After more than fifteen years acquiring companies, I have distilled a set of principles guiding our negotiation approach. They are not tactics or tricks — they are principles reflecting a way of understanding investment transactions that generates the best outcomes for all parties.
Principle 1: The relationship survives the negotiation. In most of our deals, the seller remains connected to the company. How we negotiate determines the quality of that subsequent relationship. We negotiate firmly but respectfully, never employing tactics that damage the seller’s trust.
Principle 2: Separate people from problems. When the buyer requests a price adjustment based on due diligence, the seller may take it personally. We systematically depersonalise negotiation topics.
Principle 3: Understand the seller’s true priorities. Price matters, but it is rarely the only important thing. Employment continuity, brand preservation, treatment of historic clients, the founder’s role during transition — understanding non-economic priorities often unlocks deals at no financial cost to us.
Principle 4: Radical transparency. We do not save surprises for the end.
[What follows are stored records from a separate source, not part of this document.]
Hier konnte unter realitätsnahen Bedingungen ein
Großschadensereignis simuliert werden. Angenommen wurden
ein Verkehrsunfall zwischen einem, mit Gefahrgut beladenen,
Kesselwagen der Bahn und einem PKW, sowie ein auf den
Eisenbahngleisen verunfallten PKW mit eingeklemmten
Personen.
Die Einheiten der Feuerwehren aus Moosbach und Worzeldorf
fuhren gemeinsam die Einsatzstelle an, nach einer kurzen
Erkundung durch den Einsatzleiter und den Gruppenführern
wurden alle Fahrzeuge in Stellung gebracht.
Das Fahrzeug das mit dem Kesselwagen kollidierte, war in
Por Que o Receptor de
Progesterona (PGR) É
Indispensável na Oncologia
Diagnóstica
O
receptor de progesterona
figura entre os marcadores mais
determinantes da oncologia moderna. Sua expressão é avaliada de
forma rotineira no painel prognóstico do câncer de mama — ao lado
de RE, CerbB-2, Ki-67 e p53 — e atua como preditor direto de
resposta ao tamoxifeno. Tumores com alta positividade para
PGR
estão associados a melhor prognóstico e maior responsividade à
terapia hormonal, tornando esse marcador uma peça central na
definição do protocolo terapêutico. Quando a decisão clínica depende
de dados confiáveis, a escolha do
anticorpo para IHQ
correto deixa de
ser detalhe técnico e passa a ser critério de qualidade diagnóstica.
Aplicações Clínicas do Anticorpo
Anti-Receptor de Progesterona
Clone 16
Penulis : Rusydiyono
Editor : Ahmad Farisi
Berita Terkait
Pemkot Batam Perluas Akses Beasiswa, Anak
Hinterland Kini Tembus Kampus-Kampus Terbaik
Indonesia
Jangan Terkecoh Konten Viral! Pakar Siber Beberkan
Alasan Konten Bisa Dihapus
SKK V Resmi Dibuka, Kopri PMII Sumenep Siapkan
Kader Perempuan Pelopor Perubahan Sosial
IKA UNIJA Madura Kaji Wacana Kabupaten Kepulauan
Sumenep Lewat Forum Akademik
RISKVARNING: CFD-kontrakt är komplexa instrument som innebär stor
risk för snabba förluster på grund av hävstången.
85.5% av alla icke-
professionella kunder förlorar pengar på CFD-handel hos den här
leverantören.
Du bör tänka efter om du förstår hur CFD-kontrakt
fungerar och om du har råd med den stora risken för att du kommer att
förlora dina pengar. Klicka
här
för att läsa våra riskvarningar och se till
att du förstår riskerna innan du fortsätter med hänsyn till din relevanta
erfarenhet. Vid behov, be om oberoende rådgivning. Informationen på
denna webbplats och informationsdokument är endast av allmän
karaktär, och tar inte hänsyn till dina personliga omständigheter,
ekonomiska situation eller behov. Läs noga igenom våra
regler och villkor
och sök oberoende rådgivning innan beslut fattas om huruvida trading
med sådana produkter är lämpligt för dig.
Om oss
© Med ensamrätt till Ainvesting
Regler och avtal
When we identify a problem during due diligence, we communicate it immediately with our proposed solution.
Principle 5: Never negotiate under artificial pressure. We do not create artificial deadlines, do not threaten withdrawal, and do not accept manufactured urgency from the other side.
Principle 6: Distinguish essential from accessory. Typically, three or four points are truly relevant: final price, warranty/indemnification regime, management team continuity conditions, and price adjustment mechanism. Everything else is negotiable.
Principle 7: Document agreements immediately. We send a written summary after each negotiation session to avoid misunderstandings.
Principle 8: Know when to walk away. Not every negotiation should reach agreement. Walking away is not failure — it is recognising that this particular deal does not work. I have closed transactions with sellers who rejected our first offer two years earlier.
Good negotiation is not zero-sum. The best investments we have made were those where negotiation was collaborative, not confrontational. How you negotiate says more about you as an investor than any corporate presentation.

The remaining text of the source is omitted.